What Do We Do Now? Employers should immediately review their disability and reasonable accommodation policies and practices, whether in their handbooks or otherwise, to make sure they comply with the new regulations. Because the disability accommodation process is complex and often requires consultation with health care providers, managers should generally refer such situations to knowledgeable and trained Human Resource professionals. Legal counsel should be consulted about how the new regulations will apply in specific situations, particularly when an employer is considering denying a requested accommodation on the grounds that it is unreasonable or will impose an undue hardship on business operations.

[Records from a collection]
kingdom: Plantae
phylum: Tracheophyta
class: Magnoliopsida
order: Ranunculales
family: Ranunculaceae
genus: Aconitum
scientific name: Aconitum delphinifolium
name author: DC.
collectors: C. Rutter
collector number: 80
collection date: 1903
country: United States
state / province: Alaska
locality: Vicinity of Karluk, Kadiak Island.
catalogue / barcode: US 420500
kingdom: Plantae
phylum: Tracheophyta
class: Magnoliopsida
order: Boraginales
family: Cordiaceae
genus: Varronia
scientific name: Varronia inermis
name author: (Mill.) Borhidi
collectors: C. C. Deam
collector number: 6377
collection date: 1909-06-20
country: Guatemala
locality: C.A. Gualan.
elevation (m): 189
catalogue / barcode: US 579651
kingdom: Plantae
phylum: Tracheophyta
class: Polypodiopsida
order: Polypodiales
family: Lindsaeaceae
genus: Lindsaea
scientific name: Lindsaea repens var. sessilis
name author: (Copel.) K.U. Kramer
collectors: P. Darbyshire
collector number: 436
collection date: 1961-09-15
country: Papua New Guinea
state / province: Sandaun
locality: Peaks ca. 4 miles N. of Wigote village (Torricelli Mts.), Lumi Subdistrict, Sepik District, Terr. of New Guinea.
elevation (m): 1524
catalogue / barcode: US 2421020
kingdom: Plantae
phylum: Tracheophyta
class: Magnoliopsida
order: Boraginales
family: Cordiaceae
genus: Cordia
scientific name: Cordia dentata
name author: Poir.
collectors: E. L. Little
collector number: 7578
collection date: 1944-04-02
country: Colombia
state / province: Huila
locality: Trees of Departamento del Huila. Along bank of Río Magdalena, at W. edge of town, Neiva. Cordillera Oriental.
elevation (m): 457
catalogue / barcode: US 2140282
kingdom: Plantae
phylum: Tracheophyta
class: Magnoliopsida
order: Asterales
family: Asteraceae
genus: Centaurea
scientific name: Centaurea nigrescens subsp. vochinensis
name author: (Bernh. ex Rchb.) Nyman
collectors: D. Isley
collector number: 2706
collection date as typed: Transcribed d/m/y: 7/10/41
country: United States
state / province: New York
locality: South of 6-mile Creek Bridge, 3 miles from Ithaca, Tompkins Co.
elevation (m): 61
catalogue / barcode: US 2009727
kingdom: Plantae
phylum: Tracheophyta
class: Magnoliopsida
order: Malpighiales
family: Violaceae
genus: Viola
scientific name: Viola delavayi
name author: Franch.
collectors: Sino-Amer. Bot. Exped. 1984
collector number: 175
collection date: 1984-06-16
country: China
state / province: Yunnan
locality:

Assigned task 1:
In the text on disability accommodation, to whom should managers generally refer disability accommodation situations?
Assigned task 2:
In the text on disability accommodation, write out everything from "What Do We Do" down to "on business operations.", substituting "rules" for "regulations".

Exercise solution 1:
To knowledgeable and trained Human Resource professionals.

Exercise solution 2:
What Do We Do Now? Employers should immediately review their disability and reasonable accommodation policies and practices, whether in their handbooks or otherwise, to make sure they comply with the new rules. Because the disability accommodation process is complex and often requires consultation with health care providers, managers should generally refer such situations to knowledgeable and trained Human Resource professionals. Legal counsel should be consulted about how the new rules will apply in specific situations, particularly when an employer is considering denying a requested accommodation on the grounds that it is unreasonable or will impose an undue hardship on business operations.